• _What is required_:
Report how many lines in the data below hold "βιβλία", with no other words.

• _Task input_:

= = = = =

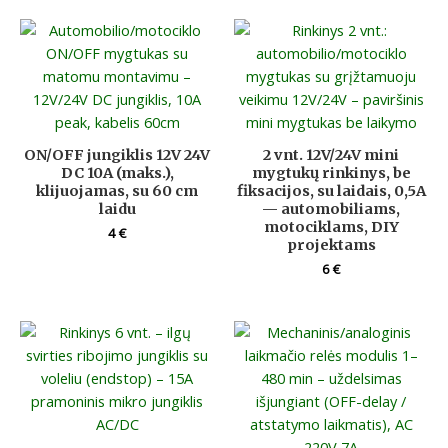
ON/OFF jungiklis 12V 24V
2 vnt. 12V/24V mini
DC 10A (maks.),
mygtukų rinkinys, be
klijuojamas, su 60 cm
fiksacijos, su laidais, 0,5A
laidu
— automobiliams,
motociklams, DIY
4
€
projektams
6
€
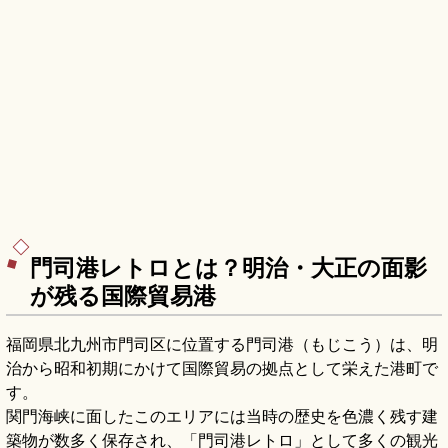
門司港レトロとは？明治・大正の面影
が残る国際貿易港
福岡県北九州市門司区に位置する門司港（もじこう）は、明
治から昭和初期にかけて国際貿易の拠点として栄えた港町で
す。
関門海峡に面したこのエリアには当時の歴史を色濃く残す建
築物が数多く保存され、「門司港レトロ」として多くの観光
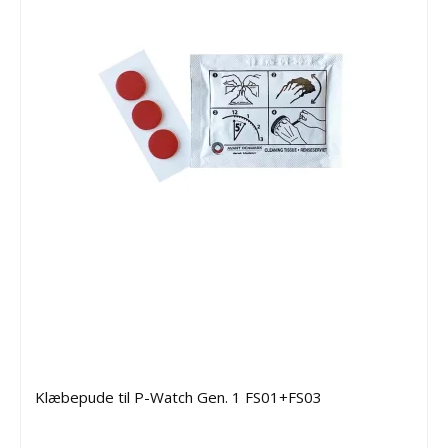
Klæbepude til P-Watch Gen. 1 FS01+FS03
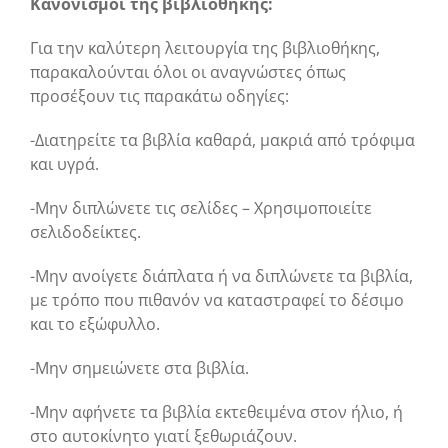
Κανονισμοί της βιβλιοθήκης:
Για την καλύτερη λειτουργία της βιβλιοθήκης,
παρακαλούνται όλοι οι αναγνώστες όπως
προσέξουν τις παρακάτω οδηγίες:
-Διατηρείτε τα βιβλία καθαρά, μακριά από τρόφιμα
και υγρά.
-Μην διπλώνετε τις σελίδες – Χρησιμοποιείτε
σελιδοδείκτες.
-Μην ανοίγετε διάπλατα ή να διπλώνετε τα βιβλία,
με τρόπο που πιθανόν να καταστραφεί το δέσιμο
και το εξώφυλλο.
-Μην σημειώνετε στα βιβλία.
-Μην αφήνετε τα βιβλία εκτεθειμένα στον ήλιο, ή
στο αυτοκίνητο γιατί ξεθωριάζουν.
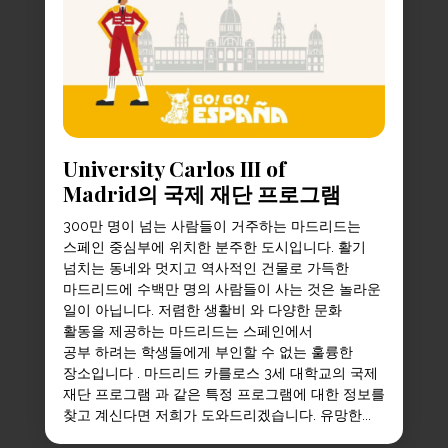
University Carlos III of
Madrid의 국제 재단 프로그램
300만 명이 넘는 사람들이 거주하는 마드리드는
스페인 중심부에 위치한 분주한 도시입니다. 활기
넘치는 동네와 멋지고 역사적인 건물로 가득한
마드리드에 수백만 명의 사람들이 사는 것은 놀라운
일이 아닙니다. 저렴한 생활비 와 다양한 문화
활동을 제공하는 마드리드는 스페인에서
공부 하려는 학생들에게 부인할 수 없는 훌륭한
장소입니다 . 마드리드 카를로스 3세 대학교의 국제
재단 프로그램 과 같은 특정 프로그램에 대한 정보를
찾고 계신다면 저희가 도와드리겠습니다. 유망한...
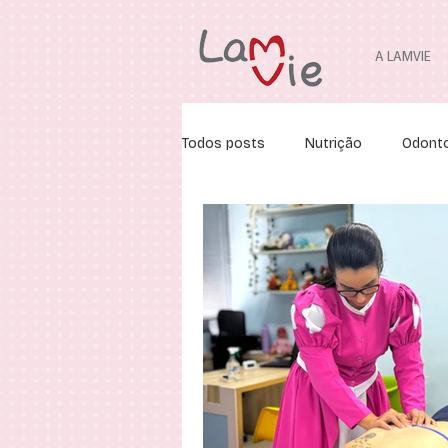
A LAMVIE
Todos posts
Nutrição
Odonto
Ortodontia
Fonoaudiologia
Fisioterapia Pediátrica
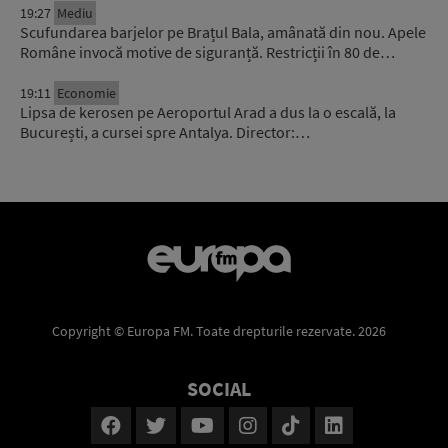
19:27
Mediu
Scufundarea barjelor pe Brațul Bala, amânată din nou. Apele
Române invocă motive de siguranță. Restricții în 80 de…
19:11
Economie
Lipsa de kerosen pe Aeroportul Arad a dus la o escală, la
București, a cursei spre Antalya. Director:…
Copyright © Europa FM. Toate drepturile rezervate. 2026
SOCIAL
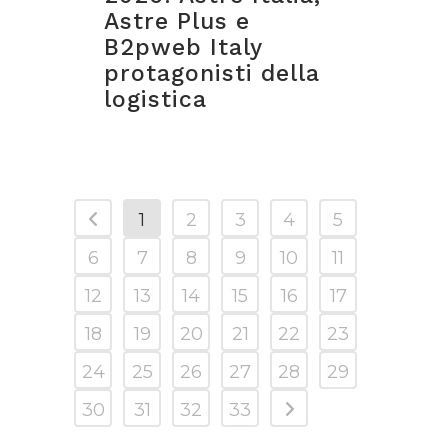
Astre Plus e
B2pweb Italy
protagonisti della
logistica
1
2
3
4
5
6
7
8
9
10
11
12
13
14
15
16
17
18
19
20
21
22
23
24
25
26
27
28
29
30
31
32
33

= = = = =

• _Task response_:
4